The fighting-game boss battles are even less notable, as it seems like Interbec mimicked Street Fighter II without actually playing the game. The bosses behave stupidly, the animation is slow, and Blade's often hard to handle. These bouts also highlight the game's lack of visual panache, as a victorious Blade just looks out at the player instead of striking a signature Tekkaman Blade pose, whatever they might be. Tekkaman Blade looks average for a 1993 16-bit game, and it could just as easily be a TurboGrafx-16 title from 1989 (my apologizes for re-opening old TurboGrafx wounds, but you must admit its shortcomings). The soundtrack has a thumping pace right out of a Genesis shooter, even if that does little to enliven the haphazard play of the shooter levels.
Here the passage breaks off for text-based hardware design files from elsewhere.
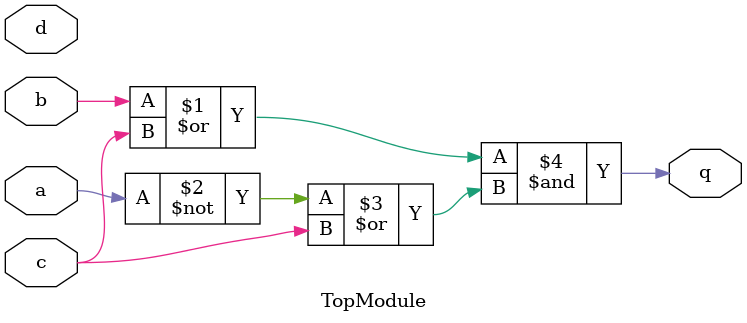
<source format=v>
module TopModule(input a, input b, input c, input d, output q);
    assign q = (b | c) & (~a | c);
endmodule

</source>
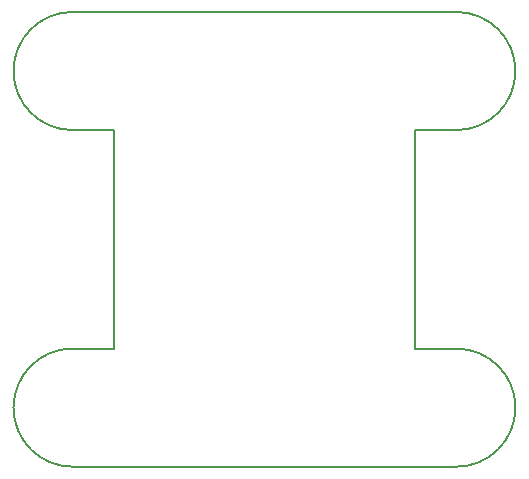
<source format=gm1>
G04 #@! TF.GenerationSoftware,KiCad,Pcbnew,7.0.9-7.0.9~ubuntu20.04.1*
G04 #@! TF.CreationDate,2023-12-21T12:58:47-08:00*
G04 #@! TF.ProjectId,ros_sync_node,726f735f-7379-46e6-935f-6e6f64652e6b,rev?*
G04 #@! TF.SameCoordinates,Original*
G04 #@! TF.FileFunction,Profile,NP*
%FSLAX46Y46*%
G04 Gerber Fmt 4.6, Leading zero omitted, Abs format (unit mm)*
G04 Created by KiCad (PCBNEW 7.0.9-7.0.9~ubuntu20.04.1) date 2023-12-21 12:58:47*
%MOMM*%
%LPD*%
G01*
G04 APERTURE LIST*
G04 #@! TA.AperFunction,Profile*
%ADD10C,0.150000*%
G04 #@! TD*
G04 APERTURE END LIST*
D10*
X150000000Y-94500000D02*
X146500000Y-94500000D01*
X146500000Y-76000000D02*
X150000000Y-76000000D01*
X179000000Y-66000000D02*
X146500000Y-66000000D01*
X175500000Y-76000000D02*
X179000000Y-76000000D01*
X175500000Y-94500000D02*
X175500000Y-76000000D01*
X179000000Y-76000000D02*
G75*
G03*
X179000000Y-66000000I0J5000000D01*
G01*
X146500000Y-66000000D02*
G75*
G03*
X146500000Y-76000000I0J-5000000D01*
G01*
X146500000Y-94500000D02*
G75*
G03*
X146500000Y-104500000I0J-5000000D01*
G01*
X179000000Y-104500000D02*
G75*
G03*
X179000000Y-94500000I0J5000000D01*
G01*
X150000000Y-94500000D02*
X150000000Y-76000000D01*
X179000000Y-104500000D02*
X146500000Y-104500000D01*
X175500000Y-94500000D02*
X179000000Y-94500000D01*
M02*

</source>
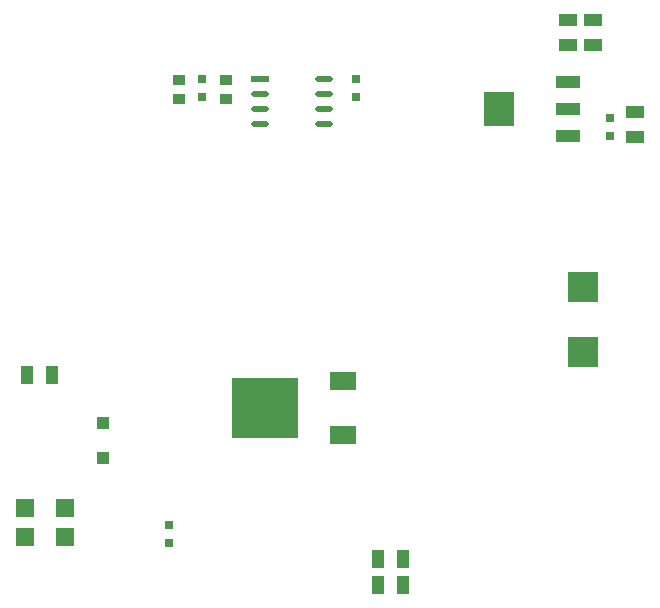
<source format=gtp>
G04*
G04 #@! TF.GenerationSoftware,Altium Limited,Altium Designer,18.1.9 (240)*
G04*
G04 Layer_Color=8421504*
%FSLAX25Y25*%
%MOIN*%
G70*
G01*
G75*
%ADD17R,0.03937X0.03937*%
%ADD18R,0.05984X0.06299*%
%ADD19R,0.09843X0.09843*%
%ADD20R,0.22000X0.20500*%
%ADD21R,0.08800X0.06000*%
%ADD22R,0.03000X0.03000*%
%ADD23R,0.09843X0.11811*%
%ADD24R,0.07874X0.03937*%
%ADD25R,0.05906X0.04000*%
%ADD26R,0.03937X0.03740*%
%ADD27R,0.04000X0.05906*%
%ADD28R,0.05906X0.01968*%
%ADD29O,0.05906X0.01968*%
D17*
X50000Y65095D02*
D03*
Y76906D02*
D03*
D18*
X37482Y39000D02*
D03*
X24018D02*
D03*
X37482Y48422D02*
D03*
X24018D02*
D03*
D19*
X210000Y122280D02*
D03*
Y100626D02*
D03*
D20*
X104100Y81800D02*
D03*
D21*
X130100Y90800D02*
D03*
Y72800D02*
D03*
D22*
X134541Y185504D02*
D03*
Y191504D02*
D03*
X72000Y43000D02*
D03*
Y37000D02*
D03*
X82959Y191496D02*
D03*
Y185496D02*
D03*
X218959Y178696D02*
D03*
Y172696D02*
D03*
D23*
X182000Y181500D02*
D03*
D24*
X205000D02*
D03*
Y172445D02*
D03*
Y190555D02*
D03*
D25*
Y211213D02*
D03*
Y202787D02*
D03*
X213500Y211213D02*
D03*
Y202787D02*
D03*
X227500Y180713D02*
D03*
Y172287D02*
D03*
D26*
X91000Y185000D02*
D03*
Y191299D02*
D03*
X75500D02*
D03*
Y185000D02*
D03*
D27*
X24787Y93000D02*
D03*
X33213D02*
D03*
X150213Y23000D02*
D03*
X141787D02*
D03*
X150213Y31500D02*
D03*
X141787D02*
D03*
D28*
X102347Y191500D02*
D03*
D29*
Y186500D02*
D03*
Y181500D02*
D03*
Y176500D02*
D03*
X123846Y191500D02*
D03*
Y186500D02*
D03*
Y181500D02*
D03*
Y176500D02*
D03*
M02*

</source>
For the well-connected fan of 1993, Tekkaman Blade's Super Famicom game might've impressed an anime club's worth of dingy college kids. Now, it's just a middling semi-shooter and a sixth-rate fighting game, slapped together without care or cohesion. Perhaps it'll serve some Tekkaman Blade worshipper who insists that the show can be popular again. If that's the case, don't bother actually playing it. Just stick it on your mantel and you'll have constant proof that the series was popular in the first place.
Tekkaman Blade hovers around the $20 range, which seems the going rate for forgotten Super Famicom games based on 1990s anime series. Remember that, as always, you'll need either a converter or a some minor console surgery to run Super Famicom cartridges on a Super Nintendo.